Instruction —
Find the string "data" in the records. Copy every line it appears in.

Exercise input —
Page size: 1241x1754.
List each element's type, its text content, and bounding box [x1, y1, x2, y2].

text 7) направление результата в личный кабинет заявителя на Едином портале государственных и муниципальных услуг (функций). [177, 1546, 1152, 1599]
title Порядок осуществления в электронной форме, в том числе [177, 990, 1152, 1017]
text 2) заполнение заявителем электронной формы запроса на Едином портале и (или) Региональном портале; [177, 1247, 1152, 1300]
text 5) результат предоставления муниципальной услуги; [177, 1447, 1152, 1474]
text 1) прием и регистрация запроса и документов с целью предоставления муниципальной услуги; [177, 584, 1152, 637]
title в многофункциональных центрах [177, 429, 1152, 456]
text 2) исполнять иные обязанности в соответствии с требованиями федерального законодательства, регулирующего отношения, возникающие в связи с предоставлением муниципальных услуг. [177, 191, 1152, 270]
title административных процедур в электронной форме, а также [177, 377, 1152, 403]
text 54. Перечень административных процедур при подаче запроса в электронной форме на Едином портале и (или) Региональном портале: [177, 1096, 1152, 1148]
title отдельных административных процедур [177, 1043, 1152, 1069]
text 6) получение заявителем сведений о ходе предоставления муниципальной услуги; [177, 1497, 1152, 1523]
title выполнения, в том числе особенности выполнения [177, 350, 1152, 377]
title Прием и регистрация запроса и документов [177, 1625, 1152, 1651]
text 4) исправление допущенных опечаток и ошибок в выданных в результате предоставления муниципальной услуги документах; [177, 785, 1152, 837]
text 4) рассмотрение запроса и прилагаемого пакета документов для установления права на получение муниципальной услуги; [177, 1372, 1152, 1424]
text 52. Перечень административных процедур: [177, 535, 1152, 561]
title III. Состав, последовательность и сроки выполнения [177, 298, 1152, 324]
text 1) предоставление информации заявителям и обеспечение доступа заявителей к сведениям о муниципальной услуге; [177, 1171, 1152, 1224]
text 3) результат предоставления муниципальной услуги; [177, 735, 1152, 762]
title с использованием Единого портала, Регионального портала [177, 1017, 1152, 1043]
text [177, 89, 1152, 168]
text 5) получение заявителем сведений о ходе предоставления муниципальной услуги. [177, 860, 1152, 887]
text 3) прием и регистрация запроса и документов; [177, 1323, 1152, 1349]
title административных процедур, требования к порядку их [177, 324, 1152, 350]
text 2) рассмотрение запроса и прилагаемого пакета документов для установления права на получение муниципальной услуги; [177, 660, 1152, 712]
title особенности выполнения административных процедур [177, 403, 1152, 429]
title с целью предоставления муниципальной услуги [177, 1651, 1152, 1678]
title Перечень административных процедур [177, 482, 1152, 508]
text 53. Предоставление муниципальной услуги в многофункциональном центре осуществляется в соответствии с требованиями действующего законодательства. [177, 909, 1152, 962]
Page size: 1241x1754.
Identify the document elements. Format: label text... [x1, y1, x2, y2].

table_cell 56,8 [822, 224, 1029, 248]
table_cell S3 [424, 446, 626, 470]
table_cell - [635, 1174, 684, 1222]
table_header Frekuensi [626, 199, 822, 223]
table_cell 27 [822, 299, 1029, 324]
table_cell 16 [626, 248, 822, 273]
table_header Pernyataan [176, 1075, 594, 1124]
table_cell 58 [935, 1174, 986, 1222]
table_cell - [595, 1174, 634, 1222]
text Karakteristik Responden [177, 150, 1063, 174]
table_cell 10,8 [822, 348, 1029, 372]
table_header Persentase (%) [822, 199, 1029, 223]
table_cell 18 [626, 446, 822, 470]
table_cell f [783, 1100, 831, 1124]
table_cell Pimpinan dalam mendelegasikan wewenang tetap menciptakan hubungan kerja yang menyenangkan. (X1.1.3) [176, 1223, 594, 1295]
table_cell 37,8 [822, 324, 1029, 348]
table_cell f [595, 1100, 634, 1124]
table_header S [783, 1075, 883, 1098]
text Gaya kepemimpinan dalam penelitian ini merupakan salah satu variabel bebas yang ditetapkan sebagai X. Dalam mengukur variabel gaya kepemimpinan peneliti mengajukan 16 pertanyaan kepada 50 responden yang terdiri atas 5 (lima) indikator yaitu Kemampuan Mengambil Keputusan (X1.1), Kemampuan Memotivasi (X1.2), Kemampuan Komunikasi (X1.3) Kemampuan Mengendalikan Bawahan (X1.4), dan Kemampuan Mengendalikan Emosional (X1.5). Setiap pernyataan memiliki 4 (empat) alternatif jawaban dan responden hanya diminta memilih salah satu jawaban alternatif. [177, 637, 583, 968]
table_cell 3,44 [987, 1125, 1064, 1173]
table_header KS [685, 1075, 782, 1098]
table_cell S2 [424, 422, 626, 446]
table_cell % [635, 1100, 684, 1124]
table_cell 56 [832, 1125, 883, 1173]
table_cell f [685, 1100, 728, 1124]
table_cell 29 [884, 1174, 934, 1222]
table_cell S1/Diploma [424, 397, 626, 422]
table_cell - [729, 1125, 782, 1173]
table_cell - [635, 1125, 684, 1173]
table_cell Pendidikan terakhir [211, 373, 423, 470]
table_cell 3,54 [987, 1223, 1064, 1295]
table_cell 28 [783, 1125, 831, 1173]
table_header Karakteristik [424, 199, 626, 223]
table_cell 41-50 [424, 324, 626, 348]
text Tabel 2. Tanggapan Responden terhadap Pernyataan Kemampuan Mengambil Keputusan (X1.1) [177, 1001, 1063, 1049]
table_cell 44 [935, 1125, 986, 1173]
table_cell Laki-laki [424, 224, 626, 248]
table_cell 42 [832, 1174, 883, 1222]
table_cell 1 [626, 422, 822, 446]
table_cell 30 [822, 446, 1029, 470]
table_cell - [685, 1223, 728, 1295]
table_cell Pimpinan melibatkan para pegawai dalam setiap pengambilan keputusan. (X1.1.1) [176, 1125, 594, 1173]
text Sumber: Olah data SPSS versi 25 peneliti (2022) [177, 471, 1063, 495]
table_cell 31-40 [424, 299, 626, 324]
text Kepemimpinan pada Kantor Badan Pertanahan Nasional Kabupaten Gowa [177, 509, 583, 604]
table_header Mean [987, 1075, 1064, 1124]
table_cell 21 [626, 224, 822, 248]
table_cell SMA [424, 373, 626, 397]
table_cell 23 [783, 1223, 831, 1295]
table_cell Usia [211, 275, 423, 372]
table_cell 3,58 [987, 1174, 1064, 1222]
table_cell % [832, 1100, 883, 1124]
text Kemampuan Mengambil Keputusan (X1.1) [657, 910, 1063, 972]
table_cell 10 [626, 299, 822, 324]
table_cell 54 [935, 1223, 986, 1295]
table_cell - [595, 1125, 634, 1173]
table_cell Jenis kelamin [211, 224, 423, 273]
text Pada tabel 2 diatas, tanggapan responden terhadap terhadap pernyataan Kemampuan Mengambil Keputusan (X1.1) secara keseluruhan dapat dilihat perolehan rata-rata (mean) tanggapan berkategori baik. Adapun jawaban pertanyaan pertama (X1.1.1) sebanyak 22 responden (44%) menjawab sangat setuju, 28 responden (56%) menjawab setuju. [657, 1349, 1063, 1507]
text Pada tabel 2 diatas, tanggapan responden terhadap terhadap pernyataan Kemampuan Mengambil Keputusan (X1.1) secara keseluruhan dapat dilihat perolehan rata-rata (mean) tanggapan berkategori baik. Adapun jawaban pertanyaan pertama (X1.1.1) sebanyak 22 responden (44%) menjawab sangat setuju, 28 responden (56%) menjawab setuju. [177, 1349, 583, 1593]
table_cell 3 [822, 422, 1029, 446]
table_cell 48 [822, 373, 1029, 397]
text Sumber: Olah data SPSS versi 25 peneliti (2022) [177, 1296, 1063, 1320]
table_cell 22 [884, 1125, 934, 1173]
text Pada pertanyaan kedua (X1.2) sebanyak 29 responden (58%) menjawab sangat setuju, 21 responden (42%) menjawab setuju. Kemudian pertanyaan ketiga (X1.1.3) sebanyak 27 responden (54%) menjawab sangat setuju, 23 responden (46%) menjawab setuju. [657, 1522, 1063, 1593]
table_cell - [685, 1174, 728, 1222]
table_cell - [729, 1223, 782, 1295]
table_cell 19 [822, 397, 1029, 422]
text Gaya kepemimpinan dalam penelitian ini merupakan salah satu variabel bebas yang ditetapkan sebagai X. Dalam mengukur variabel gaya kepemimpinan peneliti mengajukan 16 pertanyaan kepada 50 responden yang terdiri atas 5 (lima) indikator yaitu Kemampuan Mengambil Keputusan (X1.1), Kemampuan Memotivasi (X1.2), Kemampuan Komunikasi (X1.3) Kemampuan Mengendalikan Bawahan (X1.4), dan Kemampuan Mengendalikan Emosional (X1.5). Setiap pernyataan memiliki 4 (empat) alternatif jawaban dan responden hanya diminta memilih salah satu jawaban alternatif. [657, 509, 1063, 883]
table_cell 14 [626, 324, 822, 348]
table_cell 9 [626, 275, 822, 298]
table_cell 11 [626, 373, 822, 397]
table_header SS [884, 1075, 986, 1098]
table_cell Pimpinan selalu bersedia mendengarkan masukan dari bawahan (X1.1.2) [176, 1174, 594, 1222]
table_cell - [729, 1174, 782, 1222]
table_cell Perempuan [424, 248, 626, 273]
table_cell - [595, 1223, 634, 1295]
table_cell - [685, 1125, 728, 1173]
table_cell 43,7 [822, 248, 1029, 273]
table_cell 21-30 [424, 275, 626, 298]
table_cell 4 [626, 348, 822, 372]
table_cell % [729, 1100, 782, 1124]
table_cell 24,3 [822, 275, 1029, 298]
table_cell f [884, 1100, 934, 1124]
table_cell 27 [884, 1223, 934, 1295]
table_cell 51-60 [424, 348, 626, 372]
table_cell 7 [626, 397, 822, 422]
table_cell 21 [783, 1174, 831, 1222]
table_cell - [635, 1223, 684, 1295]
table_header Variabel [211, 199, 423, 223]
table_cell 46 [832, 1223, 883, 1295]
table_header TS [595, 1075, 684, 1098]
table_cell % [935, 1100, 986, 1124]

Response to the task —
text Sumber: Olah data SPSS versi 25 peneliti (2022) [177, 471, 1063, 495]
text Sumber: Olah data SPSS versi 25 peneliti (2022) [177, 1296, 1063, 1320]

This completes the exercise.